Well, internal feuds are common to any political party. Heck, it happens a lot within Umno. Right now, it appears there’s friction between Umno President Najib Razak and former president Mahathir Mohamad – although the latter has said he’s not out to topple Najib – but nobody makes a song and dance about it. Even though the potential outcome of that feud could bring dire consequences for the country.

Nonetheless, one cannot unequivocally say that what Anwar and PKR are doing is right.

Yes, PKR’s Director of Strategies, Rafizi Ramli, in whom we can see good things for the future, has explained that what he dubs the “Kajang Move” is aimed at strengthening Pakatan’s hold on Selangor, which, he thinks, is likely to come under vicious attack by BN should the ultras of Umno manage to depose Najib. So Pakatan needs “as many of our top leaders around Selangor as possible to defend the state”. Ergo, Anwar.

But does it require Anwar to be a state assemblyman to fortify the defence?

Probably not. And if one looks more closely at Rafizi’s explanation, which also focuses on making Selangor “a model state”, instituting reforms that will make it “doubly better than what it is today” so that it can be Pakatan’s showcase, one can see he is saying that Khalid is not the man to pull that off.

“While Khalid’s administration has set a gold standard in integrity and prudence in managing public funds, we also have to admit there are other areas that we can improve on,” Rafizi adds.

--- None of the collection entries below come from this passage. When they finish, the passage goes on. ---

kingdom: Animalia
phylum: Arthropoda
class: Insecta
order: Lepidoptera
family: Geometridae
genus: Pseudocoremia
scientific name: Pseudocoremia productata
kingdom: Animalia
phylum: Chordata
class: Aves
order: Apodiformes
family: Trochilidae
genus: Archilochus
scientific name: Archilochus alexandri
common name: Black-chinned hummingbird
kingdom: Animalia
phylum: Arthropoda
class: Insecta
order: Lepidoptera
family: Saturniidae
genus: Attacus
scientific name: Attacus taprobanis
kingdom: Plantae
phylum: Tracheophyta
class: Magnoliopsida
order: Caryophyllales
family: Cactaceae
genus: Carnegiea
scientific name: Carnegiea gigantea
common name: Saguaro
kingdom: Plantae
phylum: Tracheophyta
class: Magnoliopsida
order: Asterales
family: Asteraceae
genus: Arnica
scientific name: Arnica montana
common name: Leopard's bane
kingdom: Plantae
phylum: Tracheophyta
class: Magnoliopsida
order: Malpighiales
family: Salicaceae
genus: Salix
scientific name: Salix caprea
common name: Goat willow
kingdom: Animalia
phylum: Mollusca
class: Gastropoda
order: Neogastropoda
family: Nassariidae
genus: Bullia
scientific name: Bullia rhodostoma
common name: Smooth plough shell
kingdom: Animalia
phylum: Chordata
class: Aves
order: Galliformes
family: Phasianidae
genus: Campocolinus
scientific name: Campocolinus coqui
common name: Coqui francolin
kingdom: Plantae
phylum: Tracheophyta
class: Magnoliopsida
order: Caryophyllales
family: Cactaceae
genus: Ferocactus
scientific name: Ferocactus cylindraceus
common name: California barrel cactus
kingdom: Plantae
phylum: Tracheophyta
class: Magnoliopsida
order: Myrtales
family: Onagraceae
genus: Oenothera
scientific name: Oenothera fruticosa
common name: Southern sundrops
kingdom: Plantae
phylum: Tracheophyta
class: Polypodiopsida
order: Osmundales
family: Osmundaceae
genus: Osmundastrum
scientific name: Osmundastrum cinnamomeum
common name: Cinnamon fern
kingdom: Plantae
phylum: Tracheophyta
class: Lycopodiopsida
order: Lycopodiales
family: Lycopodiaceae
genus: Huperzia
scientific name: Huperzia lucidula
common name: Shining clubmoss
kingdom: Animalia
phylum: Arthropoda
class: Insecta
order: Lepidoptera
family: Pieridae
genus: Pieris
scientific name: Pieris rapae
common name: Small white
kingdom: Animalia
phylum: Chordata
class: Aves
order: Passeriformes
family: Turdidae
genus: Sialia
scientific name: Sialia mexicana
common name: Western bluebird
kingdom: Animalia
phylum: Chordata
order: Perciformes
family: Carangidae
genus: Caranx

“We need a radical approach to resolving traffic woes, and the pace of affordable public housing has to pick up. There is a need for more rigorous forward planning of water resources and some hard decisions have to be made soon. We have to vigorously protect the rights of the minorities who are the targets of Umno’s political game.”

The damn thing is, he’s right. Khalid has not made Selangor into something like what Penang is now – a happening place. He lacks oomph and charisma. He has also not been effective in his relations with the Sultan, in firmly establishing that royalty should not interfere in politics. He was inept in his handling of the Bible seizure by Jabatan Agama Islam Selangor (Jais). On that score, Selangor does appear to need a more forceful MB to make things happen. The right things.

If Anwar were to step into that position, can he do that?

The problem is, many people still don’t trust him. Including Pakatan supporters. Some think the “Kajang Move” is about Anwar seeking power for himself. And the power inherent in the abundant reserves in the state’s coffers.